I want to train the model with FP32 and perform inference with FP16.
For other networks (ResNet) with FP16, it worked.
But EDSR (super resolution) with FP16 did not work.
The differences I found are that
- ReLU with inplace=True in EDSR
- PixelShuffle in EDSR
- No batchnorm in EDSR
I am using CUDA 11.3, python 3.8.12, pytorch 1.12.1 and cudnn 8.7.0. Is there any functions that does not support FP16 in convolutional neural network?
GPU : RTX A6000
My process is like :
net_half = net.half()
net_half.eval()
input_half = input.half()
with torch.no_grad():
output_half = net_half(input_half)
I checked that there is no Nan in model parameters and input by checking
torch.stack([torch.isnan(p).any() for p in net_half.parameters()]).any()
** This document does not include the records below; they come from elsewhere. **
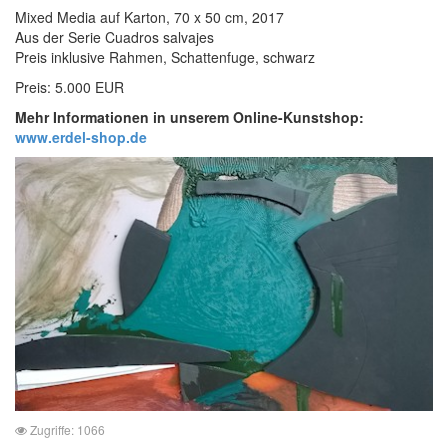
Mixed Media auf Karton, 70 x 50 cm, 2017
Aus der Serie Cuadros salvajes
Preis inklusive Rahmen, Schattenfuge, schwarz
Preis: 5.000 EUR
Mehr Informationen in unserem Online-Kunstshop:
www.erdel-shop.de
Zugriffe: 1066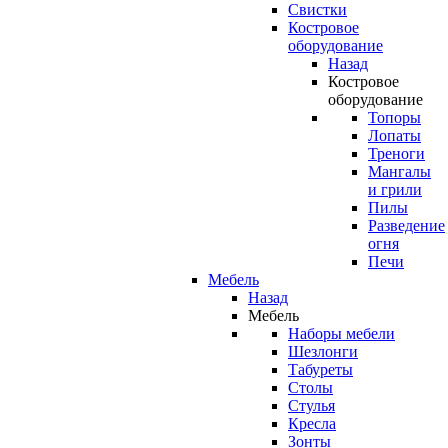
Свистки
Костровое
оборудование
Назад
Костровое
оборудование
Топоры
Лопаты
Треноги
Мангалы
и грили
Пилы
Разведение
огня
Печи
Мебель
Назад
Мебель
Наборы мебели
Шезлонги
Табуреты
Столы
Стулья
Кресла
Зонты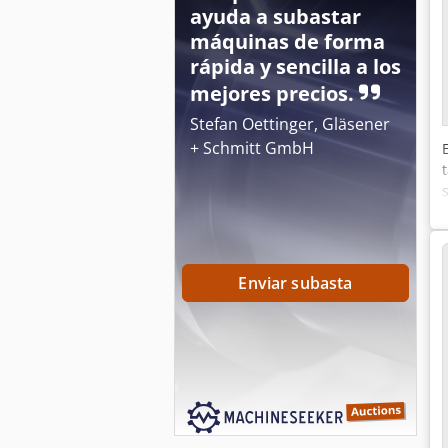
ayuda a subastar
máquinas de forma
rápida y sencilla a los
mejores precios.
Stefan Oettinger, Gläsener
+ Schmitt GmbH
Enviar subasta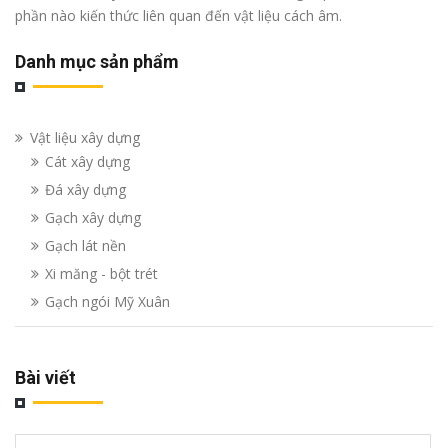
phần nào kiến thức liên quan đến vật liệu cách âm.
Danh mục sản phẩm
Vật liệu xây dựng
Cát xây dựng
Đá xây dựng
Gạch xây dựng
Gạch lát nền
Xi măng - bột trét
Gạch ngói Mỹ Xuân
Bài viết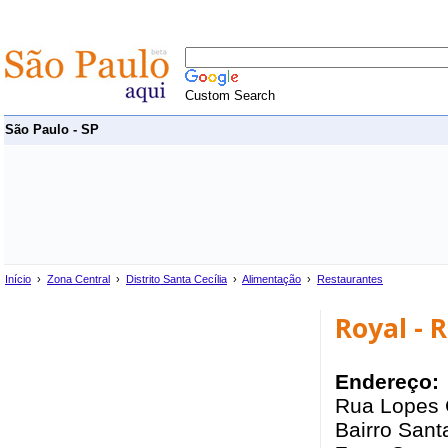
Custom Search
São Paulo - SP
Início
›
Zona Central
›
Distrito Santa Cecília
›
Alimentação
›
Restaurantes
Royal - 
Endereço:
Rua Lopes 
Bairro Santa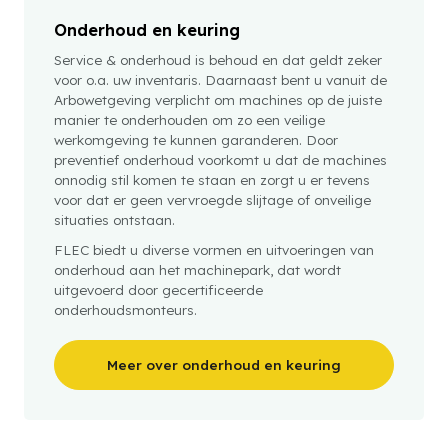
Onderhoud en keuring
Service & onderhoud is behoud en dat geldt zeker
voor o.a. uw inventaris. Daarnaast bent u vanuit de
Arbowetgeving verplicht om machines op de juiste
manier te onderhouden om zo een veilige
werkomgeving te kunnen garanderen. Door
preventief onderhoud voorkomt u dat de machines
onnodig stil komen te staan en zorgt u er tevens
voor dat er geen vervroegde slijtage of onveilige
situaties ontstaan.
FLEC biedt u diverse vormen en uitvoeringen van
onderhoud aan het machinepark, dat wordt
uitgevoerd door gecertificeerde
onderhoudsmonteurs.
Meer over onderhoud en keuring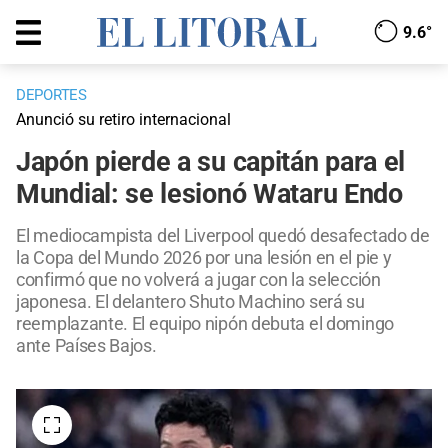
9.6°
DEPORTES
Anunció su retiro internacional
Japón pierde a su capitán para el
Mundial: se lesionó Wataru Endo
El mediocampista del Liverpool quedó desafectado de
la Copa del Mundo 2026 por una lesión en el pie y
confirmó que no volverá a jugar con la selección
japonesa. El delantero Shuto Machino será su
reemplazante. El equipo nipón debuta el domingo
ante Países Bajos.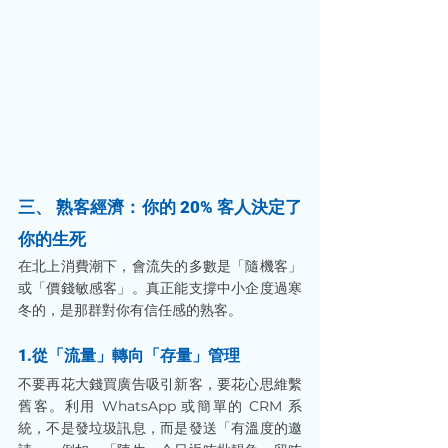
三、 熟客經濟：你的 20% 客人決定了
你的生死
在北上消費潮下，會流失的多數是「隨機客」
或「價錢敏感客」。真正能支撐中小企度過寒
冬的，是那群對你有信任感的熟客。
1.從「流量」轉向「存量」管理
不要再花大錢買廣告吸引新客，要花心思維繫
舊客。利用 WhatsApp 或簡單的 CRM 系
統，不是發垃圾訊息，而是發送「有溫度的邀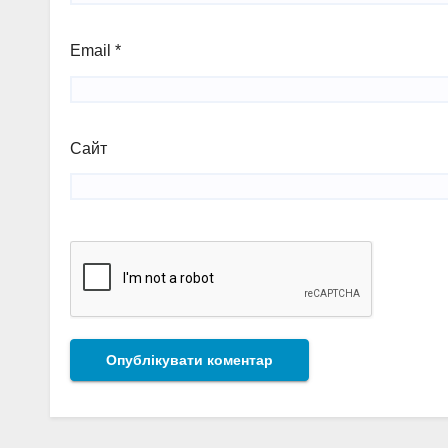
Email
*
Сайт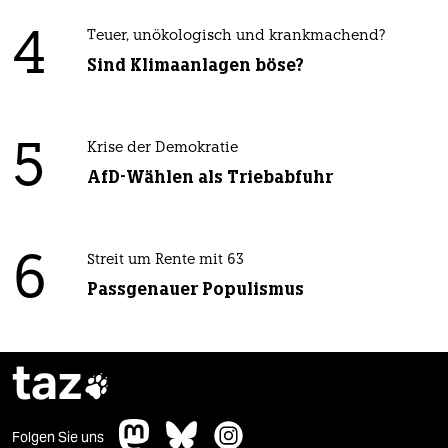
4
Teuer, unökologisch und krankmachend?
Sind Klimaanlagen böse?
5
Krise der Demokratie
AfD-Wählen als Triebabfuhr
6
Streit um Rente mit 63
Passgenauer Populismus
taz

Folgen Sie uns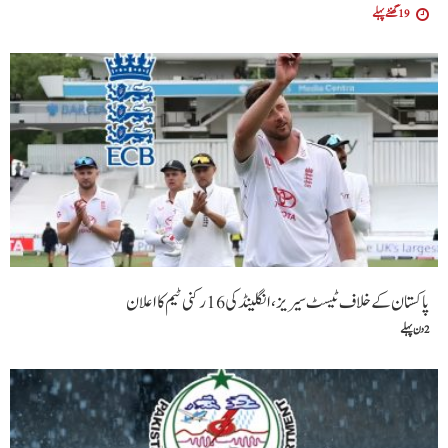
19 گھنٹے پہلے
پاکستان کے خلاف ٹیسٹ سیریز، انگلینڈ کی 16 رکنی ٹیم کا اعلان
2 دن پہلے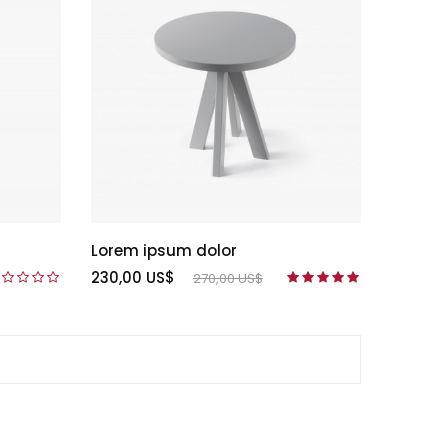
Lorem ipsum dolor
230,00 US$
270,00 US$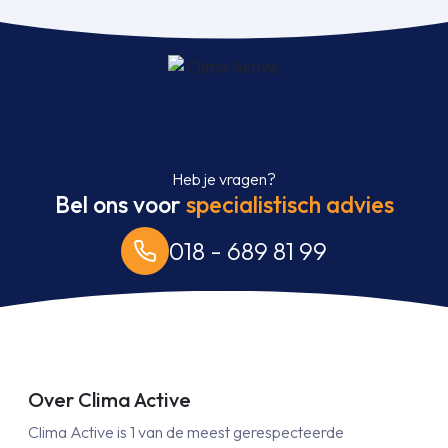
Heb je vragen?
Bel ons voor
specialistisch advies
018 - 689 81 99
Over Clima Active
Clima Active is 1 van de meest gerespecteerde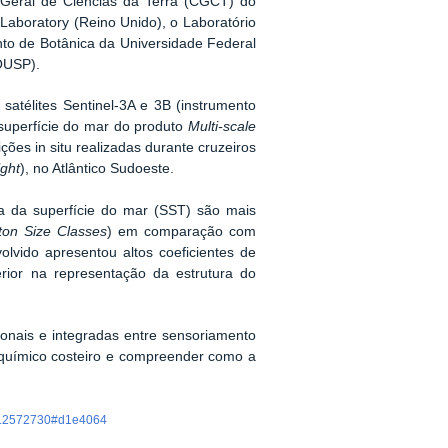
Geral de Ciências da Terra (CGCT) do
aboratory (Reino Unido), o Laboratório
to de Botânica da Universidade Federal
IOUSP).
satélites Sentinel-3A e 3B (instrumento
superfície do mar do produto
Multi-scale
es in situ realizadas durante cruzeiros
ight
), no Atlântico Sudoeste.
a da superfície do mar (SST) são mais
ton Size Classes
) em comparação com
lvido apresentou altos coeficientes de
rior na representação da estrutura do
onais e integradas entre sensoriamento
químico costeiro e compreender como a
025.2572730#d1e4064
torch.isnan(input_half).any()
gives False.
And by checking simple operations in EDSR :
x = torch.randn(1,4,Ny//2,Nx//2)
test_block1 = nn.Sequential(
nn.Conv2d(4,64,kernel_size=3,padding=1),
nn.Conv2d(64,64,kernel_size=3,padding=1,bias=True),
nn.ReLU(True),
nn.Conv2d(64,64,kernel_size=3,padding=1,bias=True),
nn.Conv2d(64,64*4,kernel_size=3,padding=1,bias=True),
nn.PixelShuffle(2),
nn.ReLU(True),
nn.Conv2d(64,4,kernel_size=3,padding=1)
)
x = x.half().to(device)
test_block1 = test_block1.half().to(device)
with torch.no_grad():
y = test_block1(x)
print(y)
It does not give any Nan values.
I don't know why but I could have got the results at epoch 1 and Nan values at epoch 4.